Yeah ill have a look now cheers prob will dose fertz though


----------



## liam1712 (15 Jul 2014)

Has anyone got any vallisneria in there tanks and if so how are they doing?


----------



## Iain Sutherland (15 Jul 2014)

vals are monsters, most happily grow to 6ft so will take over your edge in no time.
Like the guys have said, have a read through the tutorials, it will help no end and set you on the right path


----------



## EnderUK (16 Jul 2014)

My only complaint about vallisneria is that they can easily take over the tank if you let them. They'll send runners out everywhere and you'll be ripping the new shoots out constantly. Crypts do this to but at a much slower rate. If you want a smaller version of vallisneria then go for Dwarf Sagittaria (Sagittaria subulata). It will grow like crazy sending out runners taking over the tank but the plants are much smaller in height.


----------



## Michael W (17 Jul 2014)

In my opinion tying some Anubias on that wood will be awesome when the roots grow downwards creating a curtain over it, I think I seen a similar effect created by Foxfish but I don't remember the thread.


----------



## liam1712 (19 Jul 2014)

Michael W said:


> In my opinion tying some Anubias on that wood will be awesome when the roots grow downwards creating a curtain over it, I think I seen a similar effect created by Foxfish but I don't remember the thread.
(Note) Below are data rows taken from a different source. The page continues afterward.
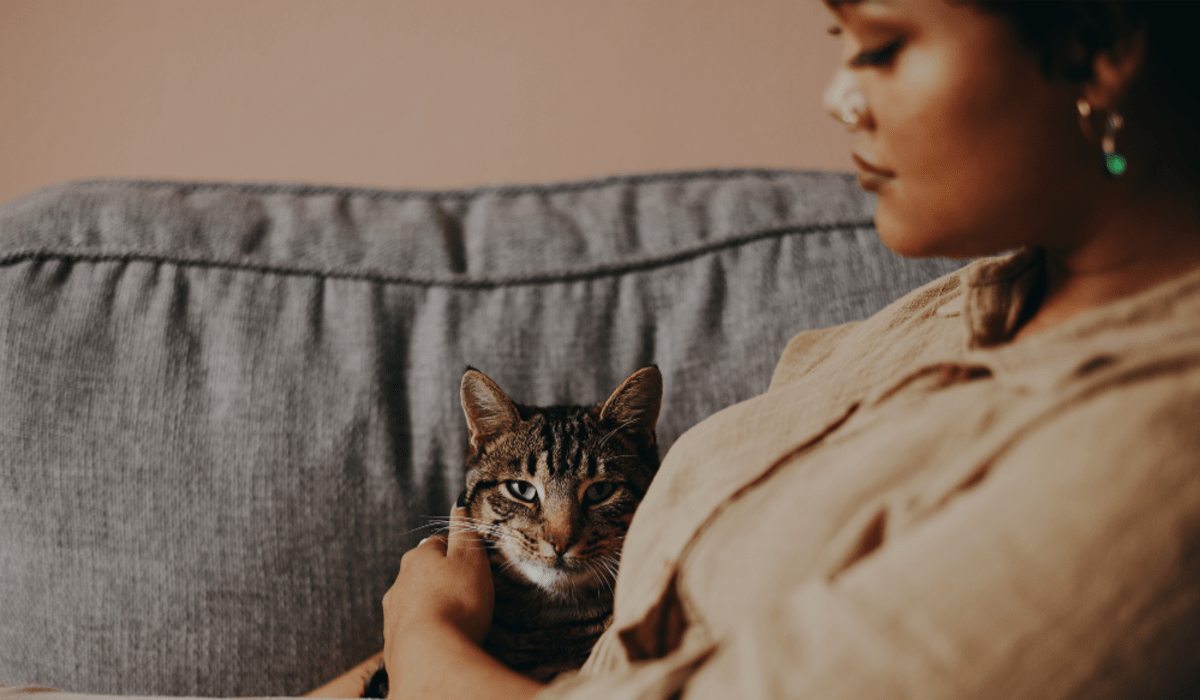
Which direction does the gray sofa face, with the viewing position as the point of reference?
facing the viewer

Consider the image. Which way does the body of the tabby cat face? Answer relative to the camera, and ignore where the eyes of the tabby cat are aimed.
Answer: toward the camera

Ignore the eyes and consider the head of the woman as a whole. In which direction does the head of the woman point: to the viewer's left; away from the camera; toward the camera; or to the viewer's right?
to the viewer's left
That sounds like a really good idea will have to give it ago and I think crypts will be a great idea for the background cheers guys


----------



## liam1712 (19 Jul 2014)

Does anyone know of anyone selling anubias nana and any crypts?


----------



## EnderUK (19 Jul 2014)

you'll get access to the trade section at 25 posts and you can ask there, however you might have to wait a while. If you want them quickly look at our sponsors, they sell a large selection of good quality plants and have a good service.


----------